Another Parkinson’s-centered biotech company is Axovant Gene Therapies, which has been working on a single-dose treatment for neurodegenerative disease.
Its pipeline proved to be promising, as seen in its $74.7 million public offering just last February 2020, with the company maintaining its solid footing amid the pandemic.
By November, it rebranded itself as Sio Gene Therapies (SIOX).
Outside the US is Irish biotech firm Inflazome, which is working on a unique treatment for Parkinson’s.
Unlike the other candidates, the goal of Inflazome’s drug is to directly deliver the treatment to the affected neurons. That is, it plans to pass through the blood-brain barrier.
Its research attracted the Michael J. Fox Foundation, which granted it $1 million in funding, in March 2019.
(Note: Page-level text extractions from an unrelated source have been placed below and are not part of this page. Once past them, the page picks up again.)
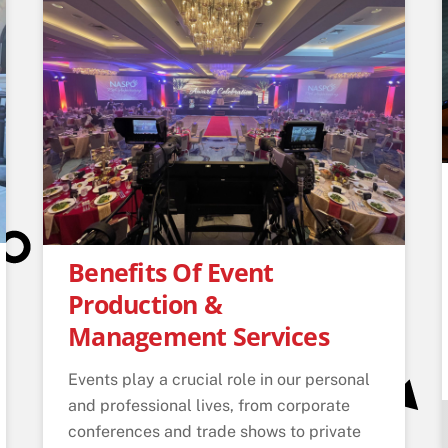
Benefits Of Event
Production &
Management Services
Events play a crucial role in our personal
and professional lives, from corporate
conferences and trade shows to private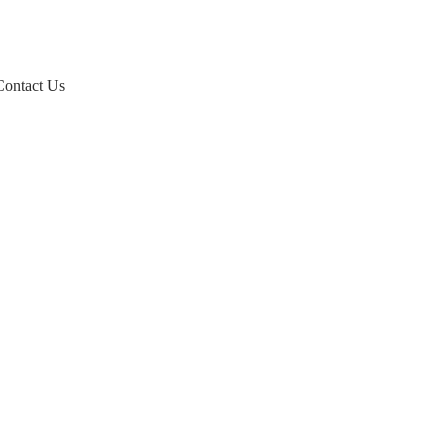
Contact Us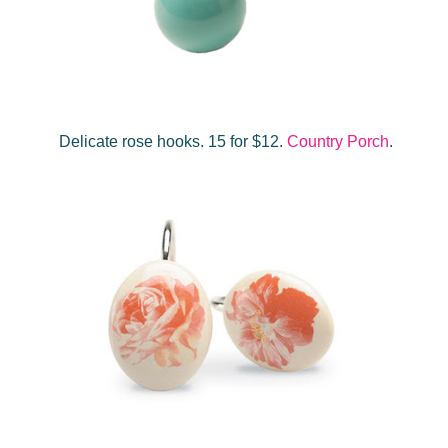
Delicate rose hooks. 15 for $12.
Country Porch
.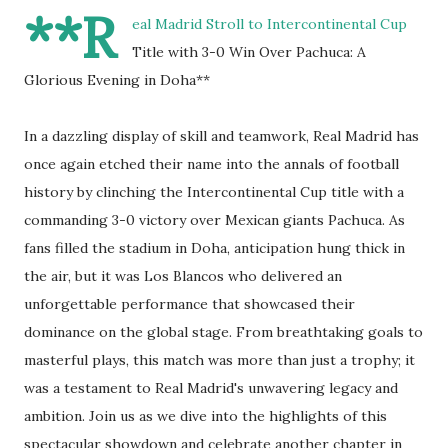
**R
eal Madrid Stroll to Intercontinental Cup
Title with 3-0 Win Over Pachuca: A
Glorious Evening in Doha**
In a dazzling display of skill and teamwork, Real Madrid has
once again etched their name into the annals of football
history by clinching the Intercontinental Cup title with a
commanding 3-0 victory over Mexican giants Pachuca. As
fans filled the stadium in Doha, anticipation hung thick in
the air, but it was Los Blancos who delivered an
unforgettable performance that showcased their
dominance on the global stage. From breathtaking goals to
masterful plays, this match was more than just a trophy; it
was a testament to Real Madrid's unwavering legacy and
ambition. Join us as we dive into the highlights of this
spectacular showdown and celebrate another chapter in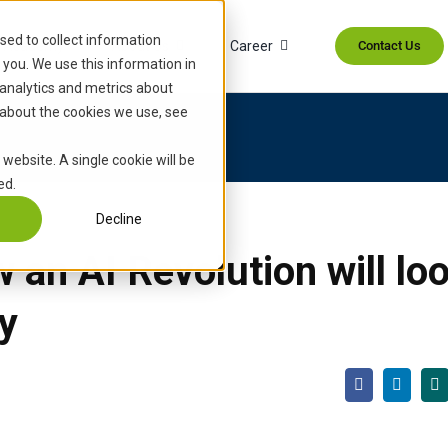
sed to collect information
Academy
About Us
Career
Contact Us
you. We use this information in
analytics and metrics about
 about the cookies we use, see
 website. A single cookie will be
ed.
Decline
an AI Revolution will loo
y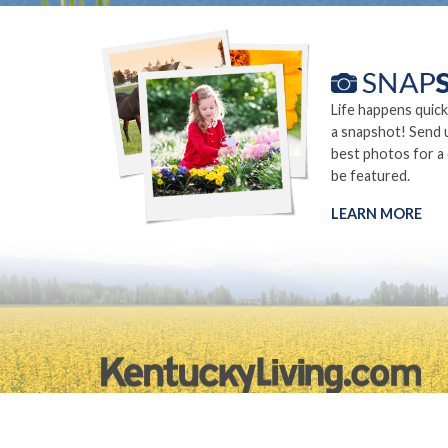
Life happens quick
a snapshot! Send 
best photos for a
be featured.
LEARN MORE
©2026.
Privacy Policy
Site Info
Site Map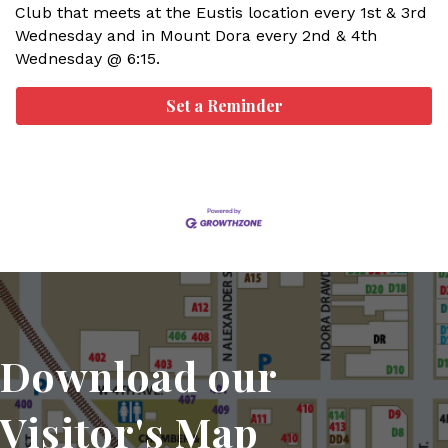
Club that meets at the Eustis location every 1st & 3rd
Wednesday and in Mount Dora every 2nd & 4th
Wednesday @ 6:15.
Set a Reminder
Download our
Visitor's Map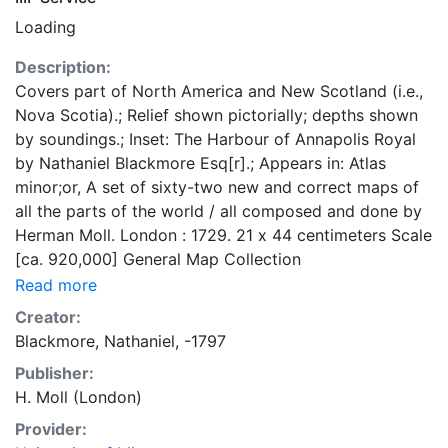
Loading
Description:
Covers part of North America and New Scotland (i.e.,
Nova Scotia).; Relief shown pictorially; depths shown
by soundings.; Inset: The Harbour of Annapolis Royal
by Nathaniel Blackmore Esq[r].; Appears in: Atlas
minor;or, A set of sixty-two new and correct maps of
all the parts of the world / all composed and done by
Herman Moll. London : 1729. 21 x 44 centimeters Scale
[ca. 920,000] General Map Collection
Read more
Creator:
Blackmore, Nathaniel, -1797
Publisher:
H. Moll (London)
Provider: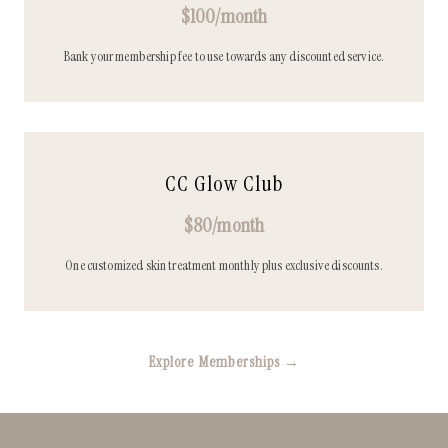
$100/month
Bank your membership fee to use towards any discounted service.
CC Glow Club
$80/month
One customized skin treatment monthly plus exclusive discounts.
Explore Memberships →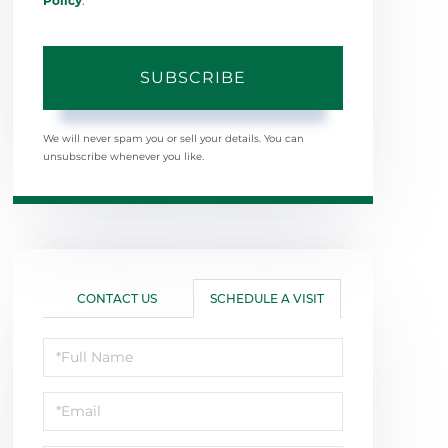
Policy
.
SUBSCRIBE
We will never spam you or sell your details. You can
unsubscribe whenever you like.
CONTACT US
SCHEDULE A VISIT
Schedule
a
Visit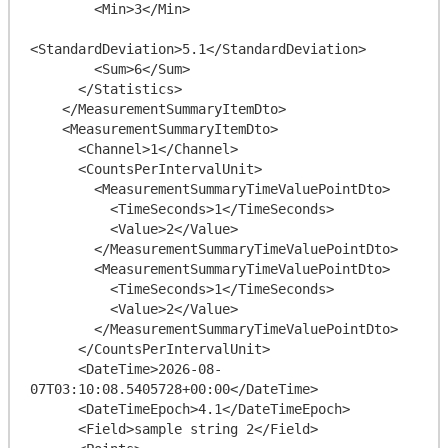
        <Min>3</Min>

<StandardDeviation>5.1</StandardDeviation>

        <Sum>6</Sum>

      </Statistics>

    </MeasurementSummaryItemDto>

    <MeasurementSummaryItemDto>

      <Channel>1</Channel>

      <CountsPerIntervalUnit>

        <MeasurementSummaryTimeValuePointDto>

          <TimeSeconds>1</TimeSeconds>

          <Value>2</Value>

        </MeasurementSummaryTimeValuePointDto>

        <MeasurementSummaryTimeValuePointDto>

          <TimeSeconds>1</TimeSeconds>

          <Value>2</Value>

        </MeasurementSummaryTimeValuePointDto>

      </CountsPerIntervalUnit>

      <DateTime>2026-08-
07T03:10:08.5405728+00:00</DateTime>

      <DateTimeEpoch>4.1</DateTimeEpoch>

      <Field>sample string 2</Field>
Since then, the company’s progress has attracted the attention of other major biopharmaceutical companies with Roche (RHHBY), ultimately landing the acquisition in September 2020.
Of course, talks about neurodegenerative diseases wouldn’t be complete without Biogen.
On top of its Alzheimer’s work, the Massachusetts biotechnology giant has been collaborating with San Francisco-based Parkinson’s company Denali Therapeutics.
The two have been working on the development of three small molecular drugs for $560 million in upfront payments plus $465 million in equity investment into the smaller biotech.
In addition to these, we’re still waiting on what the rest of the major biopharmaceutical companies would come up with in the future.
Given that the likes of AbbVie (ABBV), Merck (MRK), Pfizer (PFE), and AstraZeneca (AZN) have all signed up publicly via the Critical Path for Parkinson's (CPP) consortium to tackle this debilitating disease, it’s safe to say that there’s hope for the future of this sector.